Record set Start Marker

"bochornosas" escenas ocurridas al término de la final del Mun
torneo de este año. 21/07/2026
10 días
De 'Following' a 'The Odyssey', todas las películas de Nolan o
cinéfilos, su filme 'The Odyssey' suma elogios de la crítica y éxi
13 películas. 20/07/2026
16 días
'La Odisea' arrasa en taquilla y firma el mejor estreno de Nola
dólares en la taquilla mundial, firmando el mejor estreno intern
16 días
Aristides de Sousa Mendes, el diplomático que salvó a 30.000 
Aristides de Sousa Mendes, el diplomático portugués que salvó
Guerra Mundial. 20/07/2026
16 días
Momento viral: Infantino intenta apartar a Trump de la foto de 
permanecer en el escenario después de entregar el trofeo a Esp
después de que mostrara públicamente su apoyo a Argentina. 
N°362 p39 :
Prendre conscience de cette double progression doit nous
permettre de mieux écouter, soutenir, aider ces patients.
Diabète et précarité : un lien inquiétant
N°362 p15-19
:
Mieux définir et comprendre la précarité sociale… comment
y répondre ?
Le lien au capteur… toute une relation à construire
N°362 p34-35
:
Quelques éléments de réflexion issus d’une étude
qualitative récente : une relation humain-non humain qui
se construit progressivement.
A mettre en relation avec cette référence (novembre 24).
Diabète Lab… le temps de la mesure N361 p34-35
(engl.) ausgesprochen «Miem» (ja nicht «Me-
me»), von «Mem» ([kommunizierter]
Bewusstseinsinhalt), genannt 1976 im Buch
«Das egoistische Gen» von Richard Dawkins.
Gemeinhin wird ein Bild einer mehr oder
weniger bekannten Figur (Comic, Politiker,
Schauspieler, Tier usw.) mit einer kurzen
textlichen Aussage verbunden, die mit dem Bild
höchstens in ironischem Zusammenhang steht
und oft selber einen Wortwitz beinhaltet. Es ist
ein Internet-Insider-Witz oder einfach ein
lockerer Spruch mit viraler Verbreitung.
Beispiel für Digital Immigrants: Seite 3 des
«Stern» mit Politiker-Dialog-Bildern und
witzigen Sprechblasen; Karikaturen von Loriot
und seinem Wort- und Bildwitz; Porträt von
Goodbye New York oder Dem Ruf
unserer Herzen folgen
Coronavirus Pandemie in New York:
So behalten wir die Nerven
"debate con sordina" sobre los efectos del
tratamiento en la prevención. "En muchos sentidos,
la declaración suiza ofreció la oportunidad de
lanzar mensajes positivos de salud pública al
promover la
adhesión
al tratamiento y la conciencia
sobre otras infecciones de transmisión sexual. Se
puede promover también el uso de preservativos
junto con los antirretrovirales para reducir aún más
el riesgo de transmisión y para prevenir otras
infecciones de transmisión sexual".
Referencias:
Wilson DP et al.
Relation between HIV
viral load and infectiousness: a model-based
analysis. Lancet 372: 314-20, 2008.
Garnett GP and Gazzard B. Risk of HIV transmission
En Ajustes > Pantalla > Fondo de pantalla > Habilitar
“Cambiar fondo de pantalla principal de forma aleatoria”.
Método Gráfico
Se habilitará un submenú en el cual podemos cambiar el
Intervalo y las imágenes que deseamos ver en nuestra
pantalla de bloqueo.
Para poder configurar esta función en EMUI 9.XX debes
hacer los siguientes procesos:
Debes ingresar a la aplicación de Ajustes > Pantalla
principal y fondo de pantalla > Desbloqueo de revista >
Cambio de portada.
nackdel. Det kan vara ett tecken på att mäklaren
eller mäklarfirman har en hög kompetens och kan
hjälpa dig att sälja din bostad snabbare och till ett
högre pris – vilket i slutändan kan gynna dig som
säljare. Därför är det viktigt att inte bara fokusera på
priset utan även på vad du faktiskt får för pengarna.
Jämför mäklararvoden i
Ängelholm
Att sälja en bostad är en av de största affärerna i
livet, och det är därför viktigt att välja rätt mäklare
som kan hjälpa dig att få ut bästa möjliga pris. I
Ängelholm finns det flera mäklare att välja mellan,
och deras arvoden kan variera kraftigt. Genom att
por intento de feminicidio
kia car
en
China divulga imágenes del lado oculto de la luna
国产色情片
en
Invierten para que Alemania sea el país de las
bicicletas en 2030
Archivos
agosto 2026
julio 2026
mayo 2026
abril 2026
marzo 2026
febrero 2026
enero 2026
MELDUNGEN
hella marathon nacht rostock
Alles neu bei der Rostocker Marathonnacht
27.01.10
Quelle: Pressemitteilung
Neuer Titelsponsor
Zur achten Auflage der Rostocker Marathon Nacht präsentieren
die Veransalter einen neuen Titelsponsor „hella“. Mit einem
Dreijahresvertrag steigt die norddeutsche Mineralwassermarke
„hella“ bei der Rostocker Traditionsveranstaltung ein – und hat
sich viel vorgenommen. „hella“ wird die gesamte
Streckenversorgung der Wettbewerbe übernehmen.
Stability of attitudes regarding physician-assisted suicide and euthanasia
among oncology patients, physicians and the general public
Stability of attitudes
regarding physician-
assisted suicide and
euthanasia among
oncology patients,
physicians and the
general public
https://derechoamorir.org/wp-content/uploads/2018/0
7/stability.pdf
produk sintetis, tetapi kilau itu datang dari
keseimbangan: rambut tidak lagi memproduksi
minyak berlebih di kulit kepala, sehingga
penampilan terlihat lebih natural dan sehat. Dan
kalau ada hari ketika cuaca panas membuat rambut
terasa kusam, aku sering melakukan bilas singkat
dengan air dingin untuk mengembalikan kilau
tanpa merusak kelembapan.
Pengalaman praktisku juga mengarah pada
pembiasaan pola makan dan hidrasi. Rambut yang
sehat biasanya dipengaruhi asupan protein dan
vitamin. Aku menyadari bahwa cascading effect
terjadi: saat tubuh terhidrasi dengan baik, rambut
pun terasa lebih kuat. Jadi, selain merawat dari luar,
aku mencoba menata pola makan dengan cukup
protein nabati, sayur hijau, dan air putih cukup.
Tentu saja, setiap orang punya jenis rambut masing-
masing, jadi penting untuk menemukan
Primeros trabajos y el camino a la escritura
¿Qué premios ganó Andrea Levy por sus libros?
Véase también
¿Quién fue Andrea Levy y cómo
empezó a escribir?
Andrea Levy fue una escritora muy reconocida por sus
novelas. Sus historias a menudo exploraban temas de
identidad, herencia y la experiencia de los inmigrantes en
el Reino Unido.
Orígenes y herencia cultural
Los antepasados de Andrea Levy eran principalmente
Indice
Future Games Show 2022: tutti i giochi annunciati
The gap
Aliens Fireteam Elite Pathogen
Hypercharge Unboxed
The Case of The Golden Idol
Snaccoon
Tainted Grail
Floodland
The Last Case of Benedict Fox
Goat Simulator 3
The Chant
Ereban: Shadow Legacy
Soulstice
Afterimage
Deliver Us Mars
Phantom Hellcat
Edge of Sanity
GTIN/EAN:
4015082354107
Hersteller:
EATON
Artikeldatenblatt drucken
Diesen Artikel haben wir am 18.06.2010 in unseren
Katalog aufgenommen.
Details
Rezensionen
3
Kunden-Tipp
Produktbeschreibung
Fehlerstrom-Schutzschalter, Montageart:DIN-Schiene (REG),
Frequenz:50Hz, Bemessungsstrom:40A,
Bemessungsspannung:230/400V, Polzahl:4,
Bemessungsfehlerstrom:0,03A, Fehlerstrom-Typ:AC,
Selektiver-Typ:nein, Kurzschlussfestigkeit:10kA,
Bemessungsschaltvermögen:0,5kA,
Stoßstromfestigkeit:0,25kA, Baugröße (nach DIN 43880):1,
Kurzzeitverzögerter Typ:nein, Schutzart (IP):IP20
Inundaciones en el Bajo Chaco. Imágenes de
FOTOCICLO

Record set End Marker

▸ **Task to complete**
Both the line containing "al tratamiento y la conciencia" and the line containing "högre pris –" belong in the answer. Print them and every line above that falls between them exactly, and no others.

▸ **Answer space**
al tratamiento y la conciencia
sobre otras infecciones de transmisión sexual. Se
puede promover también el uso de preservativos
junto con los antirretrovirales para reducir aún más
el riesgo de transmisión y para prevenir otras
infecciones de transmisión sexual".
Referencias:
Wilson DP et al.
Relation between HIV
viral load and infectiousness: a model-based
analysis. Lancet 372: 314-20, 2008.
Garnett GP and Gazzard B. Risk of HIV transmission
En Ajustes > Pantalla > Fondo de pantalla > Habilitar
“Cambiar fondo de pantalla principal de forma aleatoria”.
Método Gráfico
Se habilitará un submenú en el cual podemos cambiar el
Intervalo y las imágenes que deseamos ver en nuestra
pantalla de bloqueo.
Para poder configurar esta función en EMUI 9.XX debes
hacer los siguientes procesos:
Debes ingresar a la aplicación de Ajustes > Pantalla
principal y fondo de pantalla > Desbloqueo de revista >
Cambio de portada.
nackdel. Det kan vara ett tecken på att mäklaren
eller mäklarfirman har en hög kompetens och kan
hjälpa dig att sälja din bostad snabbare och till ett
högre pris – vilket i slutändan kan gynna dig som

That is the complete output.